A Democrat knows that the leaf turns and in the human comedy we are one day spectators and the next day performers. The gains in life come slowly and the losses come on suddenly. You work for years to get your life the way you want it and buy the big house and the time share on Antigua and one afternoon you’re run down by a garbage truck and lie in the intersection, dazed, bloodied, your leg unnaturally bent, and suddenly life becomes terribly challenging for six months.
[snip]
The fear of catastrophe could chill the soul but the social compact assures you that if the wasps come after you, if gruesome disease strikes down your child, if you find yourself hopelessly lost, incapable, drowning in despair, running through the rye toward the cliff, then the rest of us will catch you and tend to you and not only your friends but We the People in the form of public servants. This is a basic necessity in a developed society. Men and women make love and have babies in the knowledge that if the baby should be born with cerebral palsy or Down syndrome or a hole in its heart and require heroic care, the people of Minnesota and of St. Paul will stand with you in your dark hour. If you are saddled with trouble too great for a person to bear, you will not be left to perish by the roadside in darkness. Without that assurance, we may as well go live in the woods and take our chances.
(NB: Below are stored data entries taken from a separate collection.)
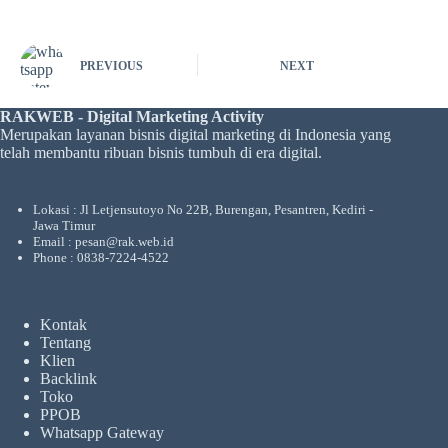
PREVIOUS
NEXT
RAKWEB - Digital Marketing Activity
Merupakan layanan bisnis digital marketing di Indonesia yang
telah membantu ribuan bisnis tumbuh di era digital.
Lokasi : Jl Letjensutoyo No 22B, Burengan, Pesantren, Kediri -
Jawa Timur
Email : pesan@rak.web.id
Phone : 0838-7224-4522
Kontak
Tentang
Klien
Backlink
Toko
PPOB
Whatsapp Gateway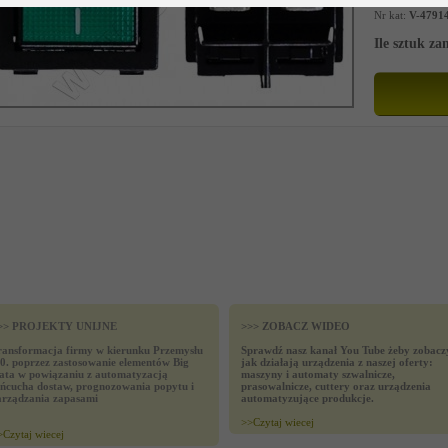
Nr kat:
V-4791
Ile sztuk z
>> PROJEKTY UNIJNE
>>> ZOBACZ WIDEO
ransformacja firmy w kierunku Przemysłu
Sprawdź nasz kanał You Tube żeby zobacz
.0. poprzez zastosowanie elementów Big
jak działają urządzenia z naszej oferty:
ata w powiązaniu z automatyzacją
maszyny i automaty szwalnicze,
ańcucha dostaw, prognozowania popytu i
prasowalnicze, cuttery oraz urządzenia
arządzania zapasami
automatyzujące produkcje.
>>
Czytaj wiecej
>
Czytaj wiecej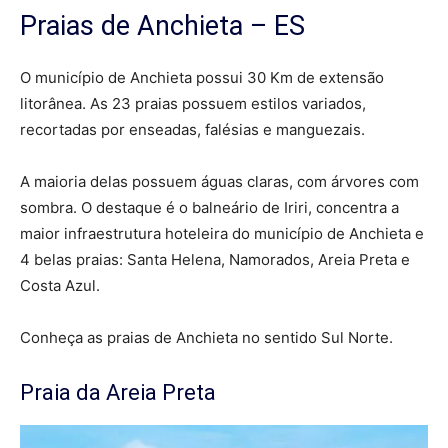
Praias de Anchieta – ES
O município de Anchieta possui 30 Km de extensão
litorânea. As 23 praias possuem estilos variados,
recortadas por enseadas, falésias e manguezais.
A maioria delas possuem águas claras, com árvores com
sombra. O destaque é o balneário de Iriri, concentra a
maior infraestrutura hoteleira do município de Anchieta e
4 belas praias: Santa Helena, Namorados, Areia Preta e
Costa Azul.
Conheça as praias de Anchieta no sentido Sul Norte.
Praia da Areia Preta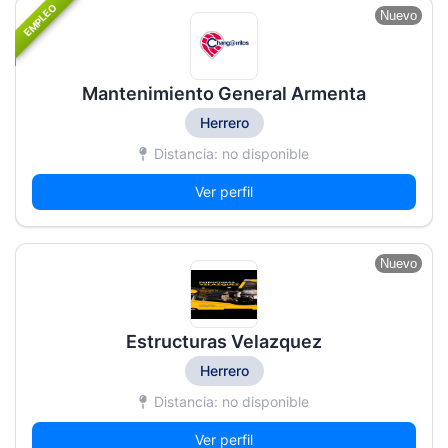
EMPLEO
Nuevo
Mantenimiento General Armenta
Herrero
Distancia: no disponible
Ver perfil
Nuevo
Estructuras Velazquez
Herrero
Distancia: no disponible
Ver perfil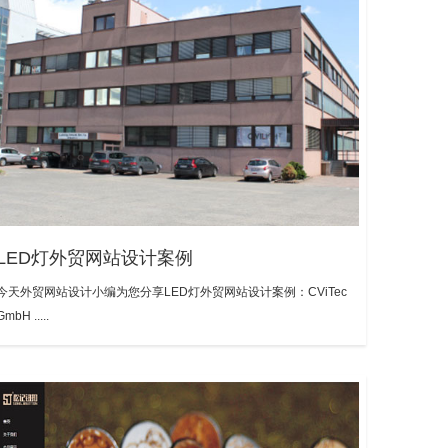
LED灯外贸网站设计案例
今天外贸网站设计小编为您分享LED灯外贸网站设计案例：CViTec
GmbH .....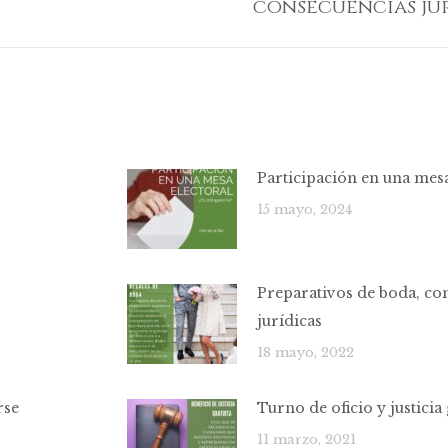
consecuencias ju
siguiente:
Participación en una mesa
15 mayo, 2024
Preparativos de boda, co
jurídicas
18 mayo, 2022
rse
Turno de oficio y justicia 
11 marzo, 2021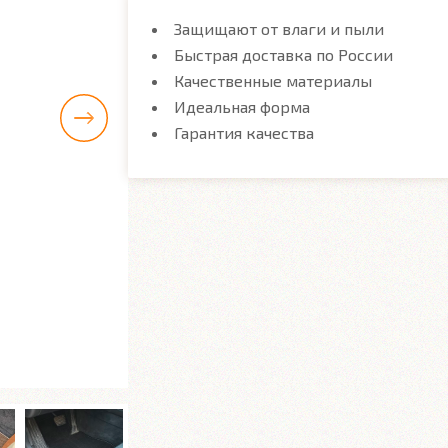
Защищают от влаги и пыли
Быстрая доставка по России
Качественные материалы
Идеальная форма
Гарантия качества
This is Democratic bedrock: we don’t let people lie in the ditch and drive past and pretend not to see them dying. Here on the frozen tundra of Minnesota, if your neighbor’s car won’t start, you put on your parka and get the jumper cables out and deliver the Sacred Spark that starts their car. Everybody knows this. The logical extension of this spirit is social welfare and the myriad government programs with long dry names all very uninteresting to you until you suddenly need one and then you turn into a Democrat. A liberal is a conservative who’s been through treatment.